What’s most shocking is that so many legal companies are still unaware of the risks. Especially when everyday applications like Instagram and WhatsApp can access and transfer a phone’s address book, calendar, location and clipboard.
“In most conversations, our customers are surprised to hear about these threats. There’s a general knowledge gap across the legal sector. That’s a strong statement but it’s also my professional opinion. As of March 2018, pretty much every firm in the UK was in breach of GDPR – assuming their employees had Instagram on their devices, which is more than likely.”
Burak Agka, Enterprise Sales Engineer at Lookout
10 MARCH 2020 | OLD BILLINGSGATE | LONDON
Uncovering the evidence
You don’t have to look hard to find recent and relevant evidence of mobile applications posing threats to users.
In May this year, there was a high-profile news story when WhatsApp was compromised (for the umpteenth time). Basically, due to a piece of badly written code, if you missed a call in the specific version of WhatsApp, that allowed NSO Group’s Pegasus spyware to be pushed to your device.
Google patched the WhatsApp vulnerability within 24 hours. But it’s important to note that badly written code isn’t a threat.
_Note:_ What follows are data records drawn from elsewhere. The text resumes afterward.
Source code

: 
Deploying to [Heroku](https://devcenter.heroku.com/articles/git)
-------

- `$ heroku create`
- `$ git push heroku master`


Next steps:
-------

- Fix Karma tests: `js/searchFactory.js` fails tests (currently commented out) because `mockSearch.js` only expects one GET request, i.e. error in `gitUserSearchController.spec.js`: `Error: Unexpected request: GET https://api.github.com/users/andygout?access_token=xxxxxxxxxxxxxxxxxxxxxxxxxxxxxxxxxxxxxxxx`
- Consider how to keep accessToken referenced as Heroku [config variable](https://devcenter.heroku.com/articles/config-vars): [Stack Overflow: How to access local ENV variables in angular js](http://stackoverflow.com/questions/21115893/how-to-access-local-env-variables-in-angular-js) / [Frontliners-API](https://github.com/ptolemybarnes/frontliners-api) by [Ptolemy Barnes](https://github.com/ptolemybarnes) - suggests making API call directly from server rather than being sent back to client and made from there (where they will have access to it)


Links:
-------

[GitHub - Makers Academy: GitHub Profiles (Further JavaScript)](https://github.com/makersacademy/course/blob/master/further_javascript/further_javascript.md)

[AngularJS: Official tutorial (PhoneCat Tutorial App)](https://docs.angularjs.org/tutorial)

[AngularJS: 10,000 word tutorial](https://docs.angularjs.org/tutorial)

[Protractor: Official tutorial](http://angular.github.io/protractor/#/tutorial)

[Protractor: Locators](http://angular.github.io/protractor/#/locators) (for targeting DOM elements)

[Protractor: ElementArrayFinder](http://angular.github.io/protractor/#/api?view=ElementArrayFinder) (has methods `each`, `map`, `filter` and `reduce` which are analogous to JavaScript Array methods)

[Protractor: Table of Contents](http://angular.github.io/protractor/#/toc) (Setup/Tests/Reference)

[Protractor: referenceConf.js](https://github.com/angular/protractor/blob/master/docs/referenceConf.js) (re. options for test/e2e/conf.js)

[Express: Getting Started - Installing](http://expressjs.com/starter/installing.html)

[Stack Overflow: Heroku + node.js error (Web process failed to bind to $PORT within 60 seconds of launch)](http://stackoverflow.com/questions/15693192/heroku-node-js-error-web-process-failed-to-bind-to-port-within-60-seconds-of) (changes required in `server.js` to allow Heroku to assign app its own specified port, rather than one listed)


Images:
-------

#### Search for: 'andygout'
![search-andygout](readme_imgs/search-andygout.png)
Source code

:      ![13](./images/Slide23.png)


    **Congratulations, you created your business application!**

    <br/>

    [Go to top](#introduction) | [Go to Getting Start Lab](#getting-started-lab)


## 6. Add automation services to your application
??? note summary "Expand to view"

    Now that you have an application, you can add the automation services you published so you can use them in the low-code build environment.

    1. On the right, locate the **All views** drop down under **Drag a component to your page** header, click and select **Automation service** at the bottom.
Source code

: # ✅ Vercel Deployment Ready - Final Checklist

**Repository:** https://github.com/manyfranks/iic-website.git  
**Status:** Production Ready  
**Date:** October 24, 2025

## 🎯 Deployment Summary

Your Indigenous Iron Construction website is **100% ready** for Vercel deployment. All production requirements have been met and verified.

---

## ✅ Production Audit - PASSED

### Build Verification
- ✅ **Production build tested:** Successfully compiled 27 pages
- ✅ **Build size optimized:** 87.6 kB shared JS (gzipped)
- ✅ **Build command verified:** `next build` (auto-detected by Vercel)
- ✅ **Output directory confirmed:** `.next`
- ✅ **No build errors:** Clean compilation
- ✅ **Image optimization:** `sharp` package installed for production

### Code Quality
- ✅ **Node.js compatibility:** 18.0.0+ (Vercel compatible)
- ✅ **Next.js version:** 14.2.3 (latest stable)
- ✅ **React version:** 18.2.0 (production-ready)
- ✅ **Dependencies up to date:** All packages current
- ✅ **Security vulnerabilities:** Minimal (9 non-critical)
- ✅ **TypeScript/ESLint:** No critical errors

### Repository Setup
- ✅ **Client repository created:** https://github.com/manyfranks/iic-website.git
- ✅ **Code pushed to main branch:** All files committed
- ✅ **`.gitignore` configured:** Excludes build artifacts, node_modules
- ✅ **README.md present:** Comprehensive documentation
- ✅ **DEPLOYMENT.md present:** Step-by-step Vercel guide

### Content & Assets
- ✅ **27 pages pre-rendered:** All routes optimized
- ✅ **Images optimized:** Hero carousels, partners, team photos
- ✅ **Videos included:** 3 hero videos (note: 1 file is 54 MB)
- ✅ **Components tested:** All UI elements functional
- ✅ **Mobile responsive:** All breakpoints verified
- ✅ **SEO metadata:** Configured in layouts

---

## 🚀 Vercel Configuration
That’s just a vulnerability, which can then be exploited by malicious or nation state actors. These actors are the real cause of threats to mobile devices.
Check online and you’ll see NSO Group positioned as a highly sophisticated cyber-company helping governments to track down terrorists. Ultimately a force for good, right? But delve deeper and you’ll discover that they’re accused of human rights issues because their Pegasus software is being used by around 50 governments for the surveillance of their populaces. An extreme example being China where pretty much everybody and everything is monitored by the government.
According to the leading Lookout experts, organisations like NSO Group pose a major threat to highly regulated industries, such as the legal sector, where data sovereignty is of the utmost importance.
This isn’t a new phenomenon. Back in 2016, the Citizen Lab research organisation approached Lookout to report an MAPT (Mobile Advanced Persistent Threat) or a RAT (Remote Access Trojan) created by NSO Group.
However, it’s not all doom and gloom. Appurity and Lookout are helping a wide range of legal firms to safeguard against such threats and use mobile applications in a secure and productive way.
“At a nation-state level, we know data is being exfiltrated and activities are being monitored. NSO Group’s Pegasus spyware instigates a command and control (C2) service to control device capabilities – like the camera or the microphone. In the UK, a legal representative was targeted by this spyware via their phone’s WhatsApp application.”